◆ HOW TO COMPLETE THIS TASK ◆
For the data below, give again exactly the lines from the one containing "and bug fixes**" through the one containing "on pending result", both ends included, and no others.

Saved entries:
*** Block opens ***

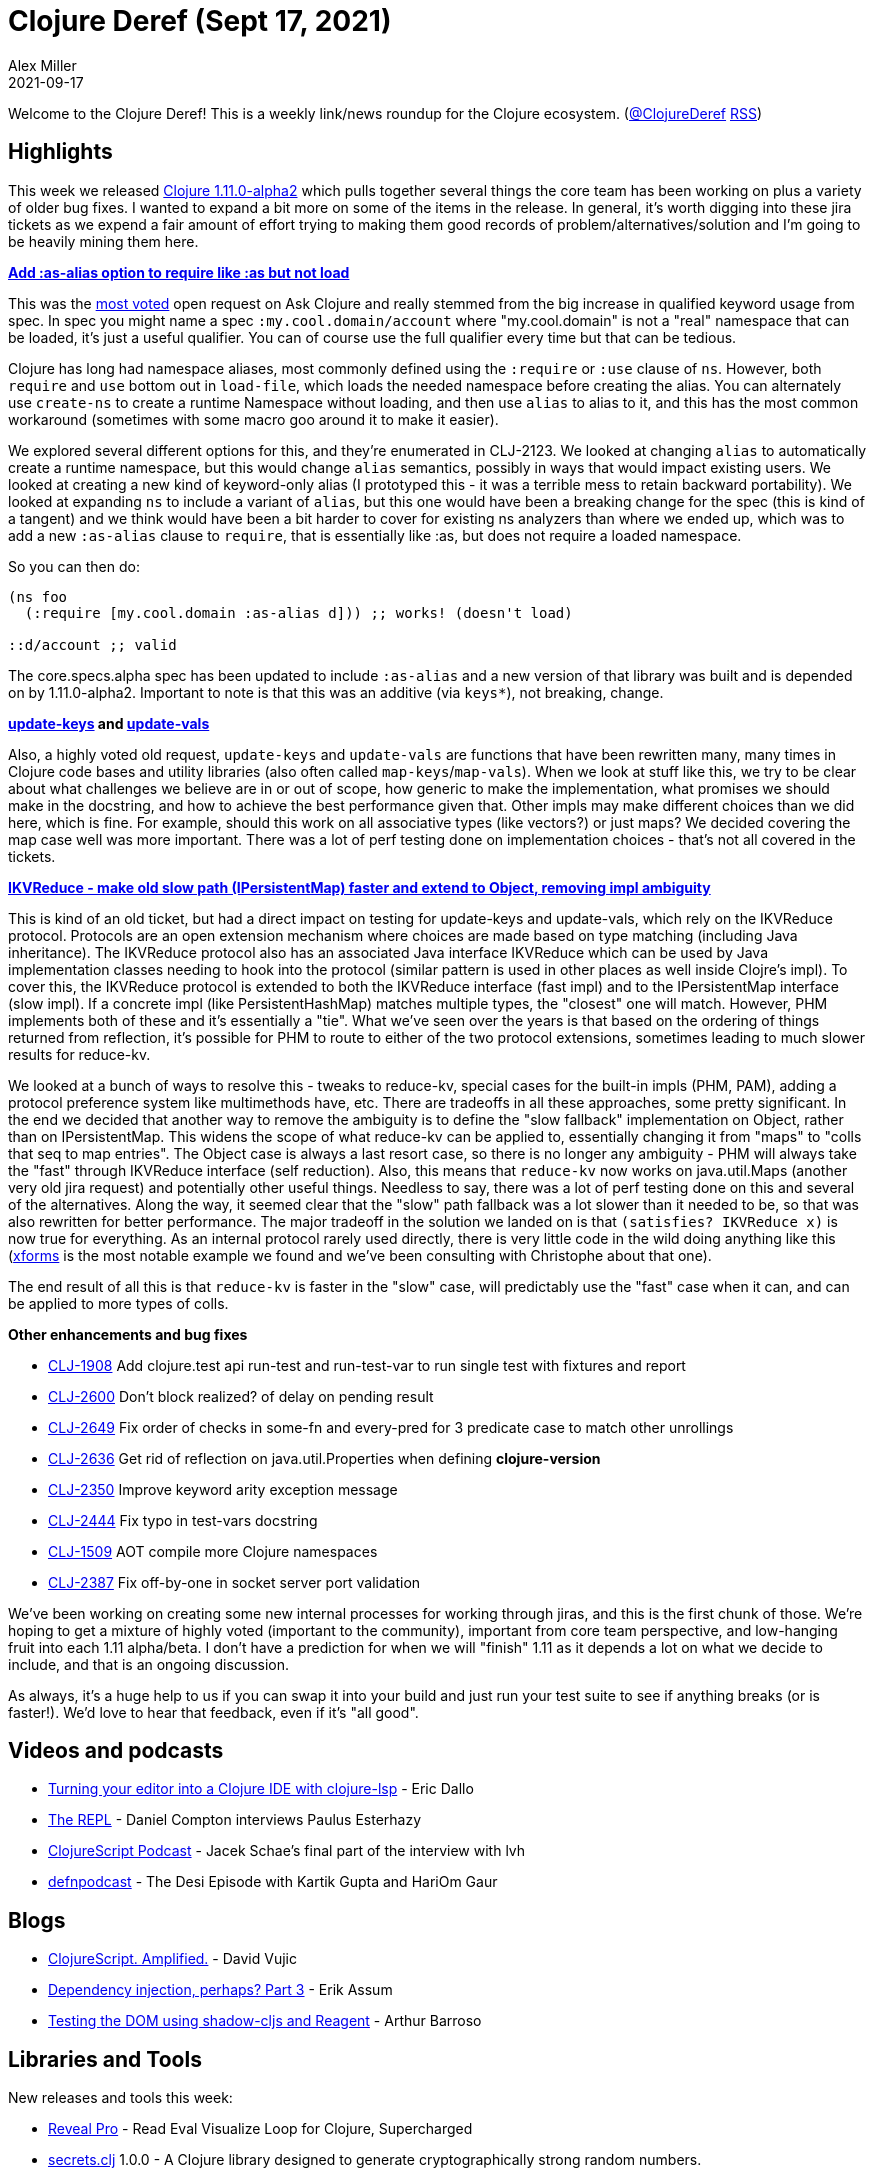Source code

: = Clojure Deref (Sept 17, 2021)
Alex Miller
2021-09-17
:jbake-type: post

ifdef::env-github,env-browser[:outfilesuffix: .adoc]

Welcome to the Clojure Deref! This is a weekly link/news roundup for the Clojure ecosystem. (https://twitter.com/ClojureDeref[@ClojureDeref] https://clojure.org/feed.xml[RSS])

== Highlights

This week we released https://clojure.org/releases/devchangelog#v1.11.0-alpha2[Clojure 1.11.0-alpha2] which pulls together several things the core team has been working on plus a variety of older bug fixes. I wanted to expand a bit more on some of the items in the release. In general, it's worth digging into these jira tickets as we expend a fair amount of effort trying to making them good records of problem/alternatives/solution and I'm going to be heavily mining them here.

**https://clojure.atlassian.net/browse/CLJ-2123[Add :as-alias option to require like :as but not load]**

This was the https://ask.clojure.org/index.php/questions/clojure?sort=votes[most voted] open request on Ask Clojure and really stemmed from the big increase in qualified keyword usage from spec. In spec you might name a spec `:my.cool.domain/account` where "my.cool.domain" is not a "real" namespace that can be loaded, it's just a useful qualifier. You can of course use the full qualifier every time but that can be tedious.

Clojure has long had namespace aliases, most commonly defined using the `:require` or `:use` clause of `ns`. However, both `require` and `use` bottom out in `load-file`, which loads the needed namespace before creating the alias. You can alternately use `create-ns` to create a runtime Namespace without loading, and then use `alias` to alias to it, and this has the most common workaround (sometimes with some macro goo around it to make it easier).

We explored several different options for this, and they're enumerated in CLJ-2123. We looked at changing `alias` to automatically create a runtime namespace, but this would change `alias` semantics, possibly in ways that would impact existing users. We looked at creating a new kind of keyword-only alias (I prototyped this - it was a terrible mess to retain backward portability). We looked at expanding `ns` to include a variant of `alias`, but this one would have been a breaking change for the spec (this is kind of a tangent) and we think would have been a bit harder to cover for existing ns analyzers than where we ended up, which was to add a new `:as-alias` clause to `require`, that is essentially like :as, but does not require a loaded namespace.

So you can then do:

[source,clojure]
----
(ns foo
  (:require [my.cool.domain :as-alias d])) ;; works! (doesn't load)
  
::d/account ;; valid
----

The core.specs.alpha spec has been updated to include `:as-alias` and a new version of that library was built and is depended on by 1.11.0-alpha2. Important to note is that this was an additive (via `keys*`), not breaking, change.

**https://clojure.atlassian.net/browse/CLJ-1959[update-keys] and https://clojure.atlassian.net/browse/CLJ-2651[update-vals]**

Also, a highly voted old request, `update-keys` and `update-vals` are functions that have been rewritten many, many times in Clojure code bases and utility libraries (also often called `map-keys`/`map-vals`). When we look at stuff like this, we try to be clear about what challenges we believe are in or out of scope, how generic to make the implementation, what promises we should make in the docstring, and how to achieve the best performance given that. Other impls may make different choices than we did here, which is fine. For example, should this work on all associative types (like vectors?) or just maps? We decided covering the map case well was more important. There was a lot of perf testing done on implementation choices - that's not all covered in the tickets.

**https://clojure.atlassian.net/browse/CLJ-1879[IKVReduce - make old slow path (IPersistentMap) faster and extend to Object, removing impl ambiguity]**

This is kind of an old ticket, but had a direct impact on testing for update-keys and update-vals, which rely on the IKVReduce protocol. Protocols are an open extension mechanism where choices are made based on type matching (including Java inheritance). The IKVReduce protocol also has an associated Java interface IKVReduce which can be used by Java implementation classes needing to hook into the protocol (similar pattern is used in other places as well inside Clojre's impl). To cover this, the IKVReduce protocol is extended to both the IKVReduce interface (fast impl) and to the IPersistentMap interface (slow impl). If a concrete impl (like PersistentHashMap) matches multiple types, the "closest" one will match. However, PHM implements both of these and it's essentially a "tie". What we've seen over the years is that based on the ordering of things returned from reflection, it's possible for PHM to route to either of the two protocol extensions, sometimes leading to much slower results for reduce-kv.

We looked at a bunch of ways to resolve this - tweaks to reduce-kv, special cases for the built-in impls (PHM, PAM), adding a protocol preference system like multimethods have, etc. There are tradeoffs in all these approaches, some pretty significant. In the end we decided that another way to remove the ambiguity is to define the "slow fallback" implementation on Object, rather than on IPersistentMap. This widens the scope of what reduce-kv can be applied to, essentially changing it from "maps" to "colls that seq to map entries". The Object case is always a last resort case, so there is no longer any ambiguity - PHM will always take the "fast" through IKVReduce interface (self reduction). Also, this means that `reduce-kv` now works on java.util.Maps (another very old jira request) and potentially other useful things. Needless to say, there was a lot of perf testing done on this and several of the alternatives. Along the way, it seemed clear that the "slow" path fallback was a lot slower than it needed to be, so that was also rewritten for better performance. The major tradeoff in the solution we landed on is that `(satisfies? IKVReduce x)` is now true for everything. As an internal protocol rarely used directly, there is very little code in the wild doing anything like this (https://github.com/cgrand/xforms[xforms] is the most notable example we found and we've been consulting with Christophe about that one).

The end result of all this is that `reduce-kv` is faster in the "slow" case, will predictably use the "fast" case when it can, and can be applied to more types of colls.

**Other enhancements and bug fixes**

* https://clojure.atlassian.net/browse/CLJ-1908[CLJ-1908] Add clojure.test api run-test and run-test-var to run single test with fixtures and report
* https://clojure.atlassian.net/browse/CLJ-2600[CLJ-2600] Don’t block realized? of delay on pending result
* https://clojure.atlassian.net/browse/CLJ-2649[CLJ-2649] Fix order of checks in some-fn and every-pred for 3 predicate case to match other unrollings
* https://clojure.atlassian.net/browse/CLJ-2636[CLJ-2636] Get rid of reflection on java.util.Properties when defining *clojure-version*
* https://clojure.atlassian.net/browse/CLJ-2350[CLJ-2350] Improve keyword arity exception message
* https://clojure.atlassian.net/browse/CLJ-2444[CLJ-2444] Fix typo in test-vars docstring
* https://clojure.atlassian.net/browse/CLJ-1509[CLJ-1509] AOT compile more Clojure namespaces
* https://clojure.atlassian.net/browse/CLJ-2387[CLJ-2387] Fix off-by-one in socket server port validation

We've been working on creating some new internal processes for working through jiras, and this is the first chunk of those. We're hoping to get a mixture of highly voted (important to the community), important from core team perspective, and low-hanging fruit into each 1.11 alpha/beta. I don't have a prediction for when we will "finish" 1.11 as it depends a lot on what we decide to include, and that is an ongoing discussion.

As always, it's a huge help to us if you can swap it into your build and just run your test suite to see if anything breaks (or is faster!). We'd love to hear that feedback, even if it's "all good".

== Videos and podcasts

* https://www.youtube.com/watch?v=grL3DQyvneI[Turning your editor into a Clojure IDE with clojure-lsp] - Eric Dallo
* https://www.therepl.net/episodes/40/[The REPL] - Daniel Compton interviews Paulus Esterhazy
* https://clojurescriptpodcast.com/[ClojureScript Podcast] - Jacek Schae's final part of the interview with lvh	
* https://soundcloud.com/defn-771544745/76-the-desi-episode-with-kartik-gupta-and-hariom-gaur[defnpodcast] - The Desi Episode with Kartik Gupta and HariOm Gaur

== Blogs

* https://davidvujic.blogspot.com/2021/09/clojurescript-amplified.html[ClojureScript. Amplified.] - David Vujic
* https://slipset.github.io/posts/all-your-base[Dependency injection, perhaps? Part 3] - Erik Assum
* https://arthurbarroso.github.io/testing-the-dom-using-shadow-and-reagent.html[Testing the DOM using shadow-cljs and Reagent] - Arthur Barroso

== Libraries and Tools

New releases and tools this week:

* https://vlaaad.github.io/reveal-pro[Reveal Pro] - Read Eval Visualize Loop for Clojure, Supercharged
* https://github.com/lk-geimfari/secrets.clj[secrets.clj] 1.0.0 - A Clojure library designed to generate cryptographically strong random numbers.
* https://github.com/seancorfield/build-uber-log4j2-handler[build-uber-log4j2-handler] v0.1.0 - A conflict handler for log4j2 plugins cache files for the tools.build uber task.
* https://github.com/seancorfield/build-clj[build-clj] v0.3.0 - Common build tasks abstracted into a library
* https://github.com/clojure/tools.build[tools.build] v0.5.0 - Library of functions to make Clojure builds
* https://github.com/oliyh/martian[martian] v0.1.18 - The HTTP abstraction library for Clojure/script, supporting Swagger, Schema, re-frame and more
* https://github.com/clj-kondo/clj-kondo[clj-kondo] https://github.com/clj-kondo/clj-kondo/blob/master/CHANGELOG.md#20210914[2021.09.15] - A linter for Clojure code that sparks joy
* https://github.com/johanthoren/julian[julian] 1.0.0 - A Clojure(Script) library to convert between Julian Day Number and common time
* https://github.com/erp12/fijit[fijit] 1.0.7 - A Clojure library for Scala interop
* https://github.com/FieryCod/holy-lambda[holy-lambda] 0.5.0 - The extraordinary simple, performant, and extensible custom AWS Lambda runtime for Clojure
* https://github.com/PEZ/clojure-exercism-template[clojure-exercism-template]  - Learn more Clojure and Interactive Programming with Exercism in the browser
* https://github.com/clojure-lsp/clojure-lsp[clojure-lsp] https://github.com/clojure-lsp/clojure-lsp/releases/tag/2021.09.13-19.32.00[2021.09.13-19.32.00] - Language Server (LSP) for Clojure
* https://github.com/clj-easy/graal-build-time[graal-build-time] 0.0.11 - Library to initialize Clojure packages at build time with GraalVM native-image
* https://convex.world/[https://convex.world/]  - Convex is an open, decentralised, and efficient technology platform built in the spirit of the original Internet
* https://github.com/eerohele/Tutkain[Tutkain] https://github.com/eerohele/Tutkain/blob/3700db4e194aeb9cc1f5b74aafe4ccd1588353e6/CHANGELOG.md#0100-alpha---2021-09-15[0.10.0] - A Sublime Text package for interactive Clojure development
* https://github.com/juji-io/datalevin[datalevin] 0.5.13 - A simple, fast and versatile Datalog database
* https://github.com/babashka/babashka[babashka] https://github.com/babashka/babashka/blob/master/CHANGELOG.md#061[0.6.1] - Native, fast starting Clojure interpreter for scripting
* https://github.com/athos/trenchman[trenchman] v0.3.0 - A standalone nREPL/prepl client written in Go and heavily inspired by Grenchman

*** Block closes ***

◆ RESULT OF THIS EXERCISE ◆
**Other enhancements and bug fixes**

* https://clojure.atlassian.net/browse/CLJ-1908[CLJ-1908] Add clojure.test api run-test and run-test-var to run single test with fixtures and report
* https://clojure.atlassian.net/browse/CLJ-2600[CLJ-2600] Don’t block realized? of delay on pending result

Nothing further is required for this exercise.